• [BRIEF]:
Would you find each line in the entries below with the string "lines" and copy it?

Records from a data source:
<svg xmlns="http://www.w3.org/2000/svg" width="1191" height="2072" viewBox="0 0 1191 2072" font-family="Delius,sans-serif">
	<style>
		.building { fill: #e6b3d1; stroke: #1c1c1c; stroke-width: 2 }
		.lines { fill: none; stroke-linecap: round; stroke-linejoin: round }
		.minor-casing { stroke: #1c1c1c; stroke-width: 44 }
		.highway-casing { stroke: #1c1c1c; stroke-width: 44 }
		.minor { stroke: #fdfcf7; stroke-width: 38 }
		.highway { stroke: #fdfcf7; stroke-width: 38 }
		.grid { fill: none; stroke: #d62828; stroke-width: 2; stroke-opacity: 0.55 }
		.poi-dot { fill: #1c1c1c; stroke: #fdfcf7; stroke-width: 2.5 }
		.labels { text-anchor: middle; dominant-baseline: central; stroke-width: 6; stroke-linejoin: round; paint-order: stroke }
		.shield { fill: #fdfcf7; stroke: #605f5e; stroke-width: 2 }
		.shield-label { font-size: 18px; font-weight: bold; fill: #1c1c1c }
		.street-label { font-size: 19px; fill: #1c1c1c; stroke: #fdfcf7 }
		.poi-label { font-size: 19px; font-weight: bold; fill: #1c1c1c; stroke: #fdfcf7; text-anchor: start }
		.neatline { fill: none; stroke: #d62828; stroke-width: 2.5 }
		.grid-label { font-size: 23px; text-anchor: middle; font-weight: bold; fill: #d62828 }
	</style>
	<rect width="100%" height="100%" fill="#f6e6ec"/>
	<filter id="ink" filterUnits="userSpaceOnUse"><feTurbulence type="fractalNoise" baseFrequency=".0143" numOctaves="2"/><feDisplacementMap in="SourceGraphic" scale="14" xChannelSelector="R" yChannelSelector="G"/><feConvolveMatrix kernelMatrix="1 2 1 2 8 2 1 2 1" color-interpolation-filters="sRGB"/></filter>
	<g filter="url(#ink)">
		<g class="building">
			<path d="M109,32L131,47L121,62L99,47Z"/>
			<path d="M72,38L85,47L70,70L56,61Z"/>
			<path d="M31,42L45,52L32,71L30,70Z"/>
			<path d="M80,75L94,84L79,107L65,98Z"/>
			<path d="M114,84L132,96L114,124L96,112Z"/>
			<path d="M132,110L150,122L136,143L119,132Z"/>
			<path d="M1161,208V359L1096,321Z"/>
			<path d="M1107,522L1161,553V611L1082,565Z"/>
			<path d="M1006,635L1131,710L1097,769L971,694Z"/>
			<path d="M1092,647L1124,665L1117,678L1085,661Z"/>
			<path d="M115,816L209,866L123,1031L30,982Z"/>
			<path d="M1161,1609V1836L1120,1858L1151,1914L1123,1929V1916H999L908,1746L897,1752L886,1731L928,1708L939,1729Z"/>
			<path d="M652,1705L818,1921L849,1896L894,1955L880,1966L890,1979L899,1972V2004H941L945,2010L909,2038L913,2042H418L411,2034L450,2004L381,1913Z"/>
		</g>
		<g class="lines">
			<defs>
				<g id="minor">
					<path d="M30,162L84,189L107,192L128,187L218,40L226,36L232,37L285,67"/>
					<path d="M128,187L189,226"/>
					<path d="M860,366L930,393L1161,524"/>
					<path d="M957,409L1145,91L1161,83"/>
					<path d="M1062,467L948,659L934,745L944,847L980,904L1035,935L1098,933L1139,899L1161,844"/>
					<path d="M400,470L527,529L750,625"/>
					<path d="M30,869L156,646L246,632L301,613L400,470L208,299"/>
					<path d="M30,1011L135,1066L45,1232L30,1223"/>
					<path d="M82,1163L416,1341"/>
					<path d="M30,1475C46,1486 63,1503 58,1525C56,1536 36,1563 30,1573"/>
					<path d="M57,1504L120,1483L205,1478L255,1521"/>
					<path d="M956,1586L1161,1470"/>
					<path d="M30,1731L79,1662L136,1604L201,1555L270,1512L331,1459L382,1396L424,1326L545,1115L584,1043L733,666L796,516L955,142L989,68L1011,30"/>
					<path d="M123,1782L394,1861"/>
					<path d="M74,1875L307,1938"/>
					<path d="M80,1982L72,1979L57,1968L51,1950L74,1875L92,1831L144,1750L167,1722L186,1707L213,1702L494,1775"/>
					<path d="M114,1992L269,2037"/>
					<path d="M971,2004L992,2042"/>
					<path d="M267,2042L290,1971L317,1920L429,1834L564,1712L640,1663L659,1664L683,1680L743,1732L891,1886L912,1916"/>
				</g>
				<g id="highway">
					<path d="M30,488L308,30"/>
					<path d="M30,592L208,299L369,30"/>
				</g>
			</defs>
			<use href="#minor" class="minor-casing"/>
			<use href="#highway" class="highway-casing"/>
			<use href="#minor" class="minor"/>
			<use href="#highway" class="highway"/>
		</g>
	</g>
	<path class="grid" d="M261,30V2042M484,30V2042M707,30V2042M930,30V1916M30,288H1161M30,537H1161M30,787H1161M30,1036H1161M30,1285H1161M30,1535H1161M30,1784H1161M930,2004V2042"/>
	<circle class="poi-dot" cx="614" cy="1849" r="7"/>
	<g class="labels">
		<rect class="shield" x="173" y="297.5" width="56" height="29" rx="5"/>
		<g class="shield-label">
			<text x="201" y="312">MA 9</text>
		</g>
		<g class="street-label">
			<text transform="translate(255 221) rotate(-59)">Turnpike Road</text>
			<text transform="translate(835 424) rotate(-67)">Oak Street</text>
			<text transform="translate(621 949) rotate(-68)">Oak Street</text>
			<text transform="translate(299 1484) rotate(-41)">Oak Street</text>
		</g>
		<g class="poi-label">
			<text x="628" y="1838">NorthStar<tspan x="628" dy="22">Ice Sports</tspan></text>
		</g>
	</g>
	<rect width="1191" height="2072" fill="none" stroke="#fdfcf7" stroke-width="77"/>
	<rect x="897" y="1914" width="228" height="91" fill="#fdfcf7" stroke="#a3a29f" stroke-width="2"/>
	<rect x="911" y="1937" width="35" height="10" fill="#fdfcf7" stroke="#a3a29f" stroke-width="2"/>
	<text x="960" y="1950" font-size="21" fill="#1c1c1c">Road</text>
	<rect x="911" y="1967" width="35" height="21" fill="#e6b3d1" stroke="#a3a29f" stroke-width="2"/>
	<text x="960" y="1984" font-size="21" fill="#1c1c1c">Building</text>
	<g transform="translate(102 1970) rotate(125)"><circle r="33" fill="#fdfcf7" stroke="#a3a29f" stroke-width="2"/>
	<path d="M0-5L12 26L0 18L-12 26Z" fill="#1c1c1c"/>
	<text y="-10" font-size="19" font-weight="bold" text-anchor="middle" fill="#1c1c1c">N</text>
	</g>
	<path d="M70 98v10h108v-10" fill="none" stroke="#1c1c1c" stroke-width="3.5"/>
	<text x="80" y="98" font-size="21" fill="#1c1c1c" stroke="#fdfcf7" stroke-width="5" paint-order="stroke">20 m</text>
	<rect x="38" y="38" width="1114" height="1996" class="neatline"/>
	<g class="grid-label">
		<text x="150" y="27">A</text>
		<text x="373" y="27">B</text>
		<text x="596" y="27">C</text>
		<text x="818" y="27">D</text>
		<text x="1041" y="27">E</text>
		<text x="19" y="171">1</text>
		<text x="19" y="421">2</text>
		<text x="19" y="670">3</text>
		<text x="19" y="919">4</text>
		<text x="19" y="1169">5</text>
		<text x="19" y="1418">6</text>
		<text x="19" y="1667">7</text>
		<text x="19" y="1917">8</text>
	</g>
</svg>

• [FINISHED TASK]:
		.lines { fill: none; stroke-linecap: round; stroke-linejoin: round }
		<g class="lines">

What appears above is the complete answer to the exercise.